▸ **ACTIVITY**
From the line containing "exposure_s: 1/160" to the end of the records below, both included, every line should be repeated exactly; pictures should be dropped.

##### RECORDS PROVIDED

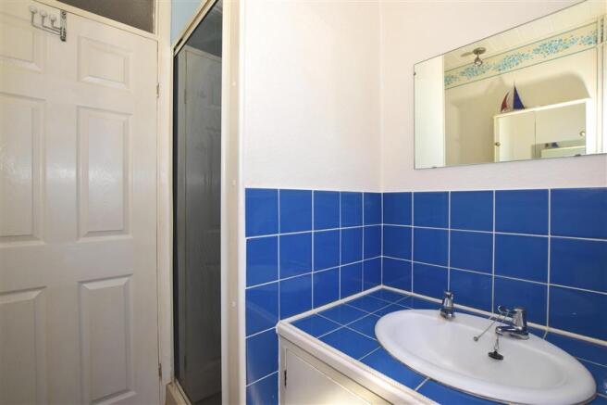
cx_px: 304
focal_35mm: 15
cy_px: 202
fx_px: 253
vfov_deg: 77.3
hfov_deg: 100.4
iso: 400
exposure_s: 1/160
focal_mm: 10
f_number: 6.3
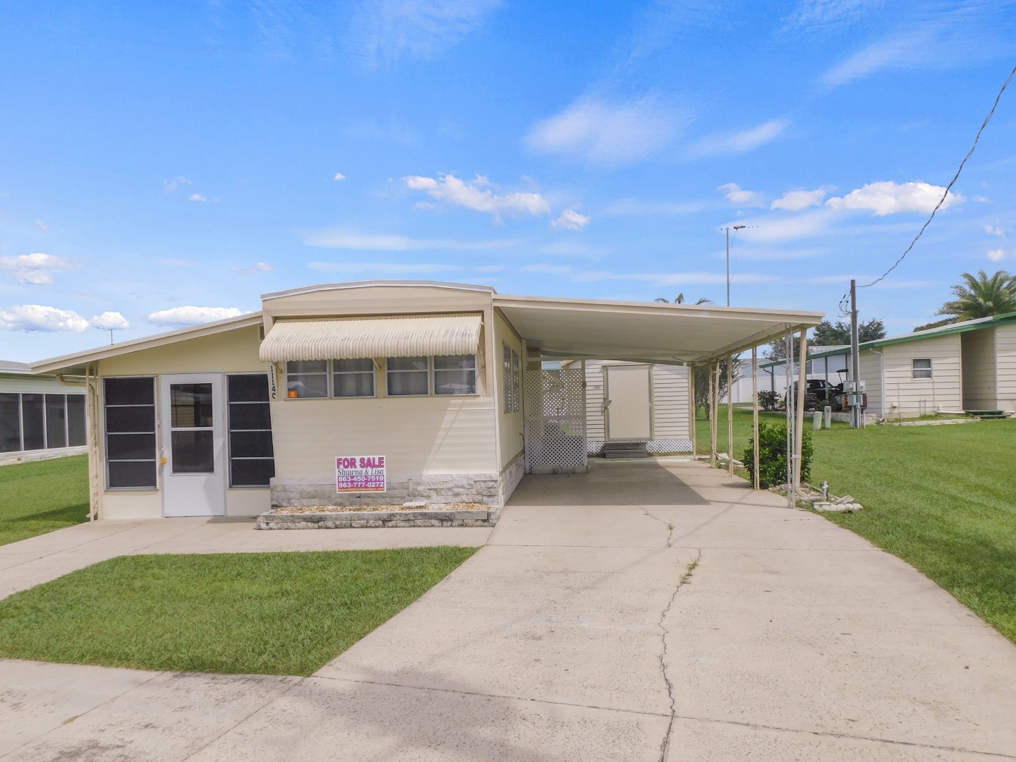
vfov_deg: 54.9
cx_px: 508
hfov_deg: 69.4
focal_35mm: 25
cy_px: 381
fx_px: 734
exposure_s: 1/500
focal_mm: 4.5
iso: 125
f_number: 6.2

##########

▸ **RESPONSE TO THE EXERCISE**
exposure_s: 1/160
focal_mm: 10
f_number: 6.3
vfov_deg: 54.9
cx_px: 508
hfov_deg: 69.4
focal_35mm: 25
cy_px: 381
fx_px: 734
exposure_s: 1/500
focal_mm: 4.5
iso: 125
f_number: 6.2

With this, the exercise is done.